Single by Natalia Kills

from the album Trouble
- Released: 12 March 2013
- Genre: Pop
- Length: 3:43
- Label: Interscope
- Songwriters: Natalia Kills; Jeff Bhasker; Guillaume Doubet; Sky Montique;
- Producers: Jeff Bhasker; Guillaume Doubet; Emile Haynie;

Natalia Kills singles chronology
| "Kill My Boyfriend" (2012) | "Problem" (2013) | "Saturday Night" (2013) |

Music video
- "Problem" on YouTube

= Problem (Natalia Kills song) =

2013 single by Natalia Kills

"Problem" is a song by English singer Natalia Kills from her second studio album, Trouble (2013). It was released on 12 March 2013 as the album's lead single. The song has been used in films such as Pitch Perfect 2 and We're the Millers.

==Composition==
"Problem" is written in common-time in E♭ minor at a tempo of 85 bpm. With a vocal melody spanning from E♭_{3} to B♭_{4}, the harmony stays on an E♭ pedal for the duration of the song. The song marked a shift in Kills's style, incorporating a grungy garage rock influence to her established pop sound.

==Music video==
The music video for "Problem" was filmed in Los Angeles. Kills and her producer Guillaume Doubet co-directed the video, with Jacob Abrams as director of photography. The music video, released on 24 June 2013, features Canadian model Adonis Bosso as Kills's love interest.

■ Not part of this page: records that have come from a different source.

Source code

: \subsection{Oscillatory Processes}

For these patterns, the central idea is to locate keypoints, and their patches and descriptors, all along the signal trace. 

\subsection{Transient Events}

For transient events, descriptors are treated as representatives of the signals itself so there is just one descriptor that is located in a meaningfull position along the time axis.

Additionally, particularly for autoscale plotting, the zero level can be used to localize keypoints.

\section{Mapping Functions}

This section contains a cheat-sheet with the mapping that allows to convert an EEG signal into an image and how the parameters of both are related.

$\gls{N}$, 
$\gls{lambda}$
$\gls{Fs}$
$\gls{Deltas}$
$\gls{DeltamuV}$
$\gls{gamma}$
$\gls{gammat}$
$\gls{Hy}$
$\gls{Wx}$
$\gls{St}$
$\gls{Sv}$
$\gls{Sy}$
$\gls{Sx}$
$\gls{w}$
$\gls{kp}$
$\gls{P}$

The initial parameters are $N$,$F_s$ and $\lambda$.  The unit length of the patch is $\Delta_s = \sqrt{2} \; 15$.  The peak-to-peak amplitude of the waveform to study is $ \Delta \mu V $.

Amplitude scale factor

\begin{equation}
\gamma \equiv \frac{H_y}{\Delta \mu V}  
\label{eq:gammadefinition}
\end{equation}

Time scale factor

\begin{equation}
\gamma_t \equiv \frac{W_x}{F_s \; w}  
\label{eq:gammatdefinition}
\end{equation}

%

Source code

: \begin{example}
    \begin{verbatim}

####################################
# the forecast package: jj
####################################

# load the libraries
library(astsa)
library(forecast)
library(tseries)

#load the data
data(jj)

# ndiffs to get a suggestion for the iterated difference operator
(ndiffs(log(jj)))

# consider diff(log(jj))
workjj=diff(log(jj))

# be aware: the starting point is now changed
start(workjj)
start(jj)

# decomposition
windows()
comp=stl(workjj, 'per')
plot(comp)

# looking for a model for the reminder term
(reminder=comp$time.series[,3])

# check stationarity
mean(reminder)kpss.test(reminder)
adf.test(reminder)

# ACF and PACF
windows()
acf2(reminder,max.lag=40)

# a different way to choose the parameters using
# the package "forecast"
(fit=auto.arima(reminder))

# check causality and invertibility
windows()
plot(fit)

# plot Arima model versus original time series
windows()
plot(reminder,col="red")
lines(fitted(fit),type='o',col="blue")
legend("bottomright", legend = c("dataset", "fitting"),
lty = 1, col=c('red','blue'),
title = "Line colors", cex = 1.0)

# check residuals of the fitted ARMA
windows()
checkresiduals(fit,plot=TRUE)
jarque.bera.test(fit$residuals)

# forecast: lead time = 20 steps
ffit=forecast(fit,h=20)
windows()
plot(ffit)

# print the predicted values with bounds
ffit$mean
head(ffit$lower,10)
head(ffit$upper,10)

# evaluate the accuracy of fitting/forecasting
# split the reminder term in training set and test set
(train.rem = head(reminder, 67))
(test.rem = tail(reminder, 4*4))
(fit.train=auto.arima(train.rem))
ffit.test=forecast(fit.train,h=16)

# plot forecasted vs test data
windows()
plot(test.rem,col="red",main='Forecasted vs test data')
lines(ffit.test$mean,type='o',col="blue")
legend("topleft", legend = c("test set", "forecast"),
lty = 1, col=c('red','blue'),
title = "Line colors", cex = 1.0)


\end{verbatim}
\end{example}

The video opens with police cars and the sound of sirens blaring. Kills engages in physical intimacy with her love interest in a variety of locations, including in a hotel room, in a convenience store, and in the back seat of a police car. In another scene, Kills masturbates in a public phone booth while participating in phone sex. At the song's climax, Kills sets fire to her fur coat. The video ends after a young girl spray paints a wall in an alley with Kills's face and the word "problem".